The other side to this coin is hiding unwanted information that trickles in on your Facebook home page. If you have created Friend Lists, they will appear in the left sidebar on the new Facebook layout. You can click a Friend List to see only the status updates of that group. BUT this is not the best way to filter your view permanently.

See that status update from Irritating Person A? Hover over the update with your mouse until a gray X appears to the right of the item. Click the X to hide that person’s info from your news feed.Hide

If you want to see the person’s updates later, when they are less annoying, you can scroll to the bottom of the page and select See Hidden Friends.
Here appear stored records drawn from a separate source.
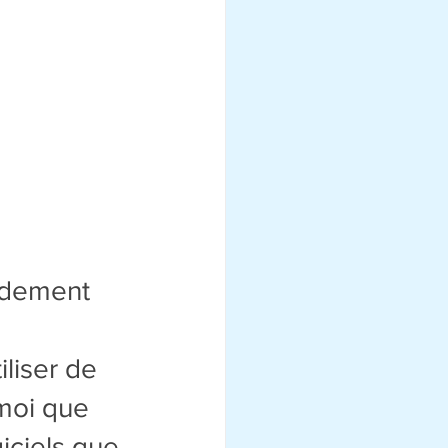
 
andement 
liser de 
moi que 
iciels que 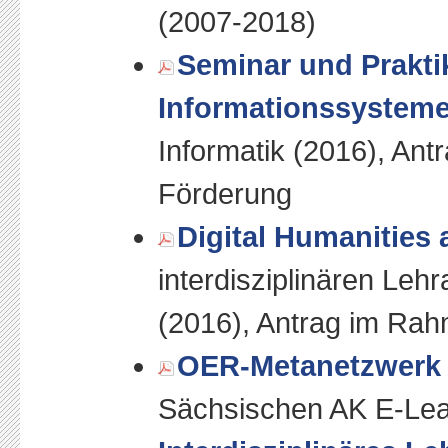
(2007-2018)
Seminar und Prakt
Informationssystem
Informatik (2016), An
Förderung
Digital Humanities 
interdisziplinären Lehr
(2016), Antrag im Rah
OER-Metanetzwerk
Sächsischen AK E-Lea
From there, you can re-add the person to your news feed. (That’s my brother, by the way, in the screen shot. And no, I don’t hide his updates. Really! I don’t.)

Useful articles, from which I learned about privacy settings:
10 Privacy Settings Every Facebook User Should Know
Make Sure Your Facebook Profile Doesn’t Lose You a Job

I love the new Facebook

I was tempted to add A BUNCH OF !!!!!!!!!!!!!!! to the title so it would match the comments I saw on the Facebook guy’s blog post.

People feel strongly about the new Facebook home page – and negatively. Maybe the negative people are the only ones commenting so far. But I have to believe that other people must feel as I do: this new Facebook is just what I’ve been waiting for. Specifically, now I can filter people’s posts. Goodbye, annoying lady who updates her status 65 times an hour and then comments on it (when no one else does). Post away!

I had already created “Friend Lists” to filter my outgoing content because I don’t need someone from my elementary school, with whom I haven’t spoken since 1985, knowing where I work or the ages of my children. By the same token, I’m not really interested in the COMMENTS!!! she makes on pictures of people’s cats or the 30,000 marshmallow Peeps she sends to her friends. Not that I have anything against Peeps (virtual or otherwise). With the new Facebook, I just click Hide and I’m free of the clutter.

And you are free to do the same to me, should you not care to read my boring “news” or see what I “throw” at my brother-in-law. Really, I don’t mind.